Un salarié, engagé par une société de fabrication, se considère victime d'une discrimination syndicale et saisit le conseil des prud'hommes pour obtenir un repositionnement professionnel, des rappels de salaires et des dommages-intérêts pour préjudice moral. En appel, il ajoute une demande de dommages-intérêts pour préjudice d'anxiété, invoquant son exposition à l'amiante sur plusieurs sites de travail. La cour d'appel de Paris, dans un premier temps, accorde ces dommages-intérêts. Toutefois, la Cour de cassation casse cette décision, soulignant que la cour d'appel n'avait pas vérifié si les établissements concernés figuraient sur la liste des établissements éligibles à l'allocation de cessation anticipée d'activité des travailleurs de l'amiante.

2Procédure

La première instance se déroule devant le conseil des prud'hommes, où le salarié obtient gain de cause concernant sa demande de dommages-intérêts pour préjudice d'anxiété. En appel, la cour d'appel de Paris confirme cette décision par un arrêt du 5 juillet 2018. Cependant, cet arrêt est contesté par la société employeuse qui forme un pourvoi en cassation. La Cour de cassation, dans son arrêt du 28 septembre 2016, casse la décision de la cour d'appel en raison d'un défaut d'examen des conditions d'éligibilité des établissements concernés selon la législation sur l'amiante. Suite à ce renvoi, la cour d'appel rejette à nouveau la demande du salarié, ce qui entraîne un nouveau pourvoi devant la Cour de cassation.

3Problème de droit

La cour d'appel a-t-elle violé les règles relatives à l'obligation de sécurité de l'employeur en rejetant la demande de dommages-intérêts pour préjudice d'anxiété du salarié exposé à l'amiante ?

4Solution

La Cour casse l'arrêt rendu le 5 juillet 2018 par la cour d'appel de Paris.

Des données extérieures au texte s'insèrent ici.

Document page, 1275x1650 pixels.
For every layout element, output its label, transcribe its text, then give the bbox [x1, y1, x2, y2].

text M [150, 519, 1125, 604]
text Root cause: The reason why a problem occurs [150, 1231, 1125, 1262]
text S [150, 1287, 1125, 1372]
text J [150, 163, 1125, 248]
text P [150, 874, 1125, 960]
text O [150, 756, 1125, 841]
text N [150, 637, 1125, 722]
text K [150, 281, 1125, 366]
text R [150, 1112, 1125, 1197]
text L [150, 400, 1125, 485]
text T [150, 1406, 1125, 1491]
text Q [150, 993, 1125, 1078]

Elle souligne que selon les articles L. 4121-1 et L. 4121-2 du Code du travail, un salarié justifiant d'une exposition à l'amiante peut agir contre son employeur pour manquement à son obligation de sécurité, même s'il n'a pas travaillé dans un établissement figurant sur la liste prévue par la loi sur l'amiante. Bien que la cour d'appel se soit conformée à une précédente décision de la Cour de cassation, celle-ci a reconnu qu'un changement dans l'interprétation du droit pouvait être pris en compte tant qu'aucune décision irrévocable n'avait mis fin au litige. Par conséquent, le moyen soulevé par le salarié est déclaré recevable et fondé, entraînant ainsi l'annulation de l'arrêt contesté.